● **Directions for this task**
In the stretch of rows from the line containing "pose: elev=215.5 azim=179.7" through the line containing "Dot at: (335, 345)", change "dist" to "distance" and leave everything else as it is. Give back only those lines.

* BEGIN *

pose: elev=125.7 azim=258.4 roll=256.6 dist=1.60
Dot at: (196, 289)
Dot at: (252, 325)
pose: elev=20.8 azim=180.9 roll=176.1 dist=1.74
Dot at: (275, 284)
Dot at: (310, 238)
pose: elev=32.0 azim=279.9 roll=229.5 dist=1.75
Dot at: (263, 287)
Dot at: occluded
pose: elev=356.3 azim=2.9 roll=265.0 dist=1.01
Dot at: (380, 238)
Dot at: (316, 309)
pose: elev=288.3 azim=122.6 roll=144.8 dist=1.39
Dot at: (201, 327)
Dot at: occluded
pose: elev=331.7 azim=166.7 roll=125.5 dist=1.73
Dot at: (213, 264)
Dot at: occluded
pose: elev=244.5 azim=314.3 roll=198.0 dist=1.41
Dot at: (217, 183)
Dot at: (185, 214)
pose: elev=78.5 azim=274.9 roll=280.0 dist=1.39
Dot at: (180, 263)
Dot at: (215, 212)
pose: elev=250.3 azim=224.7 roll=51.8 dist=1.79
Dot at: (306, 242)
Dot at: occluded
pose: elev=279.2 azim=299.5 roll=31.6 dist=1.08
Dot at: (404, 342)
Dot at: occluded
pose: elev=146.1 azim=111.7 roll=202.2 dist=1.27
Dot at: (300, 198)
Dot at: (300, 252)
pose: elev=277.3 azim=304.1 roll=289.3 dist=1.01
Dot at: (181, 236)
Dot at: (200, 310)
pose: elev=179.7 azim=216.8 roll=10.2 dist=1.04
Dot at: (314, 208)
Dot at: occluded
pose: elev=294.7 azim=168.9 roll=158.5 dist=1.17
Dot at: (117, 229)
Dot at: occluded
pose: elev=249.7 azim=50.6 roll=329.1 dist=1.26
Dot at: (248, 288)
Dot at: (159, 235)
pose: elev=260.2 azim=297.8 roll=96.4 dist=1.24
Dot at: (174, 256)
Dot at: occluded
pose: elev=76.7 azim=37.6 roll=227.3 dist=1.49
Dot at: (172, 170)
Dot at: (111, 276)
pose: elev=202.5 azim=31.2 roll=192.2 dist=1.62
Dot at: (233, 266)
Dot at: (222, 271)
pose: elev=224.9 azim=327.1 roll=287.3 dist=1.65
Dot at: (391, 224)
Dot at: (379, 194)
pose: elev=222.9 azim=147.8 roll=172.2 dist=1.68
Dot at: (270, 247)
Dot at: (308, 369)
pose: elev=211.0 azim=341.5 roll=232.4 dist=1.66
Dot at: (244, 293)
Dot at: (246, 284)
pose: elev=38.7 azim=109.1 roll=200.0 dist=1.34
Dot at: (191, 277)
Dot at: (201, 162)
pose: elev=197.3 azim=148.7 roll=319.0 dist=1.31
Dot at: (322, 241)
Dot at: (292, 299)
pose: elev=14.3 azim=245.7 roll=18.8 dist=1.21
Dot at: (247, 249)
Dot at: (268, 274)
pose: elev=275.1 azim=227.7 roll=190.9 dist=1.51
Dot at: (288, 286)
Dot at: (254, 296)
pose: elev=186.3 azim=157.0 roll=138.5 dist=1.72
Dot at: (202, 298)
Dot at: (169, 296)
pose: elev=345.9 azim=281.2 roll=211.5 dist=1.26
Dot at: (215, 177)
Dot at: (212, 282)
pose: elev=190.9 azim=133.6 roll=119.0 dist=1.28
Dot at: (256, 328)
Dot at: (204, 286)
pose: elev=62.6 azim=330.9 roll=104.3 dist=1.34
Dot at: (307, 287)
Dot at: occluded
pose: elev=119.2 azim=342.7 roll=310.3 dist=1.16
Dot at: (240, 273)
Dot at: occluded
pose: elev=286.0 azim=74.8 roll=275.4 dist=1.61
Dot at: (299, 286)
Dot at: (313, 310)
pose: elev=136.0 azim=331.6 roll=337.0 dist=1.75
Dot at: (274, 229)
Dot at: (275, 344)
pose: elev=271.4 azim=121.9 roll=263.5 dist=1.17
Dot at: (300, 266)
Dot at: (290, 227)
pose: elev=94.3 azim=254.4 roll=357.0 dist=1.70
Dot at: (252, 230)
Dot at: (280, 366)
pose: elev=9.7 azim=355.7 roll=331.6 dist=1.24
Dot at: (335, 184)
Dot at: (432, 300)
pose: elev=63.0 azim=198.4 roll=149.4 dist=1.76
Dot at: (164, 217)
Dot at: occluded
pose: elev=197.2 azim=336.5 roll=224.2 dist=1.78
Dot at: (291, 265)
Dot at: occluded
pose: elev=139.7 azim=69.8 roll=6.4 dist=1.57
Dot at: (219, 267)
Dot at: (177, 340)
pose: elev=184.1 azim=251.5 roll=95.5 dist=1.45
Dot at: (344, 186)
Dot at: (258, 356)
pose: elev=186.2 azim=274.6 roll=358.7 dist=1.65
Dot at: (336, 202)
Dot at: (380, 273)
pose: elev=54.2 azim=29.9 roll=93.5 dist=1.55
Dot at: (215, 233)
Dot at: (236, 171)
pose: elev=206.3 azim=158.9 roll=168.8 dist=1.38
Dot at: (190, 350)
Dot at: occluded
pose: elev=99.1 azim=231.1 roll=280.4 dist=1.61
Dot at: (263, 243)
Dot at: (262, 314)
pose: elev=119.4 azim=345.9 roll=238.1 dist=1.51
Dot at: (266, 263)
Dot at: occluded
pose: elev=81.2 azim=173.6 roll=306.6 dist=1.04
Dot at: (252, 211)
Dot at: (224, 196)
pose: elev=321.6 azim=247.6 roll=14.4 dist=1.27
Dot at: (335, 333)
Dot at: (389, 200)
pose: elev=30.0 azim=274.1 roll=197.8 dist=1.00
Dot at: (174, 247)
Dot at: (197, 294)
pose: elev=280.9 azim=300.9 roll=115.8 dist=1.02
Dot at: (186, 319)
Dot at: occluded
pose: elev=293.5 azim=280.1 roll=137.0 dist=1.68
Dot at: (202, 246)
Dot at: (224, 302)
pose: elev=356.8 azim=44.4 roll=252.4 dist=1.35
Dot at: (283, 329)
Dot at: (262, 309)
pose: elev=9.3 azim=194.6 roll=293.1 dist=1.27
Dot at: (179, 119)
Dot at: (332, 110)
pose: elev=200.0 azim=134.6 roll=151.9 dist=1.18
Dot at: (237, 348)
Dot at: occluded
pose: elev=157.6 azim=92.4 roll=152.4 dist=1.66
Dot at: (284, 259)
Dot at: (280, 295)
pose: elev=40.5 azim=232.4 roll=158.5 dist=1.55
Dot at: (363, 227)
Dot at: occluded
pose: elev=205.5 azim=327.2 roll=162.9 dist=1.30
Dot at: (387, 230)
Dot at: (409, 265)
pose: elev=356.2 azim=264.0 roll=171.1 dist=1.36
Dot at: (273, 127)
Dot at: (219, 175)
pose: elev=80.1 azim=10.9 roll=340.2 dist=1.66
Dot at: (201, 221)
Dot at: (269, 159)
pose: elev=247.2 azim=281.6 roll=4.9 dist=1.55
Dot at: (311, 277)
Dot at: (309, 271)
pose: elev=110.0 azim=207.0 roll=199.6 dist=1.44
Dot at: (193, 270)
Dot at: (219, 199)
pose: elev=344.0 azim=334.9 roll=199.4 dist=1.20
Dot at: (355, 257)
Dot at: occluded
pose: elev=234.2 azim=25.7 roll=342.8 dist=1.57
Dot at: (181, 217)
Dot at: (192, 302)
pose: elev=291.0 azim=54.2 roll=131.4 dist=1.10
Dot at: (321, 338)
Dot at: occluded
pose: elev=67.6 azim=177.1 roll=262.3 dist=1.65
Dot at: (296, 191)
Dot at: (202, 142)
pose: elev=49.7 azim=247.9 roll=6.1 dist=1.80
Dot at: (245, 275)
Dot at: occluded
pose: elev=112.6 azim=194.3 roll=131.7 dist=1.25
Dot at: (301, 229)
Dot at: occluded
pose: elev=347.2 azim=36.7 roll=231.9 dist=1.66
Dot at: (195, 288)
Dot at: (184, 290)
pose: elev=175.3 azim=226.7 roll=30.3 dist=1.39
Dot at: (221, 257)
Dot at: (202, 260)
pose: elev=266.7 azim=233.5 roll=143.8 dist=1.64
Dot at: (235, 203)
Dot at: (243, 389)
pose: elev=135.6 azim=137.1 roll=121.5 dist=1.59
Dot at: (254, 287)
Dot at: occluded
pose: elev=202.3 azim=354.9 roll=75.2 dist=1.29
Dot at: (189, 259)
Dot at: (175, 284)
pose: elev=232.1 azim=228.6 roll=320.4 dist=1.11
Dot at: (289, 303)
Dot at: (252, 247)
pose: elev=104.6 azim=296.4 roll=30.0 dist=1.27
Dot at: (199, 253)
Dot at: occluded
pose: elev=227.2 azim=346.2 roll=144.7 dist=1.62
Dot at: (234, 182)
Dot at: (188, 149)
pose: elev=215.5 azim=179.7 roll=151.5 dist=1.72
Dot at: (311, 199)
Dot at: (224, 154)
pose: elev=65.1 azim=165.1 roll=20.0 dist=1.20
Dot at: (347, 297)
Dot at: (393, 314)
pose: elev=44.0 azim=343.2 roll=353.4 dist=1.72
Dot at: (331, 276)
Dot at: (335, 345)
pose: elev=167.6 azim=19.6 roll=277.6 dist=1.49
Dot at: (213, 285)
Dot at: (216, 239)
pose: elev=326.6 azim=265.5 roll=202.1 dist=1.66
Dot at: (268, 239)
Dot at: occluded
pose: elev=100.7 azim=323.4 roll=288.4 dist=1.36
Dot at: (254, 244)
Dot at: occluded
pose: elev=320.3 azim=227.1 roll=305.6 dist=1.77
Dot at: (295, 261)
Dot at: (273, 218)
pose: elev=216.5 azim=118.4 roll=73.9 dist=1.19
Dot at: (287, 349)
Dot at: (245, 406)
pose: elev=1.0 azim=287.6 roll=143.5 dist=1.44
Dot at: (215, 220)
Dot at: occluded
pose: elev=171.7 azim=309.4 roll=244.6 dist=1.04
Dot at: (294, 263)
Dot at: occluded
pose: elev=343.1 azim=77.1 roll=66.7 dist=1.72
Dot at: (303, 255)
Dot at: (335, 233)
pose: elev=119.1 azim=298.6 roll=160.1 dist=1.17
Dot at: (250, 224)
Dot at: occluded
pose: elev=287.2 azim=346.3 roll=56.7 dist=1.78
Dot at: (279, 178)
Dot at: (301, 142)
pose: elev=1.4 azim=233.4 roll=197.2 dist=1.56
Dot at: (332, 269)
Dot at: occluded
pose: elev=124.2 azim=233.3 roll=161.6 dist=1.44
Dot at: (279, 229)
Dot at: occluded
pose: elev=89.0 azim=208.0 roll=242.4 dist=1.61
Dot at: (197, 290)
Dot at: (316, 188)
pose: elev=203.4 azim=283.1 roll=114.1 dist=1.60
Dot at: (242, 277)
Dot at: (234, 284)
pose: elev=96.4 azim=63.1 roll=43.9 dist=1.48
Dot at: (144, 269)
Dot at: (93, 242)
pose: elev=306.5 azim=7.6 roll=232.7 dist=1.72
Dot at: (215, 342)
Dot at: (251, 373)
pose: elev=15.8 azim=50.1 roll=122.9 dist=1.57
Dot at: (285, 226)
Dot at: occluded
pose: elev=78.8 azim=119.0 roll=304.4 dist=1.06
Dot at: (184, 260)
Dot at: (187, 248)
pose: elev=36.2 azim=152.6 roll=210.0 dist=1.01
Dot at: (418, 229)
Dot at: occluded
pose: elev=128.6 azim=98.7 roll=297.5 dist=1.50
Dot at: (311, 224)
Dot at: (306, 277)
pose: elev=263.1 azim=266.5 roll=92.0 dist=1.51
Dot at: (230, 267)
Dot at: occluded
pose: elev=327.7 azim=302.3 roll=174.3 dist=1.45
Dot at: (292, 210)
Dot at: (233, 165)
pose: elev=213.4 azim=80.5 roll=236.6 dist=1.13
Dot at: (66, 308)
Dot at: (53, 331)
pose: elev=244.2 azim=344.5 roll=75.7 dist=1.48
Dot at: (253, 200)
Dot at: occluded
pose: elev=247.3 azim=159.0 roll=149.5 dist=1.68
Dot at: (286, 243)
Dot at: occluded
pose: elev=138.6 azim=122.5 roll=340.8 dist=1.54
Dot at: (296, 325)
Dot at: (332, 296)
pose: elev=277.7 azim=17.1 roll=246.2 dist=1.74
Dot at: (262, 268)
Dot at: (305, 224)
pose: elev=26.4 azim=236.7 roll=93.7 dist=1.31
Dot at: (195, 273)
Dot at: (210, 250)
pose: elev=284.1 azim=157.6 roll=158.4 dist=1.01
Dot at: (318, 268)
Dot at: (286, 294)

* END *

● **The answer**
pose: elev=215.5 azim=179.7 roll=151.5 distance=1.72
Dot at: (311, 199)
Dot at: (224, 154)
pose: elev=65.1 azim=165.1 roll=20.0 distance=1.20
Dot at: (347, 297)
Dot at: (393, 314)
pose: elev=44.0 azim=343.2 roll=353.4 distance=1.72
Dot at: (331, 276)
Dot at: (335, 345)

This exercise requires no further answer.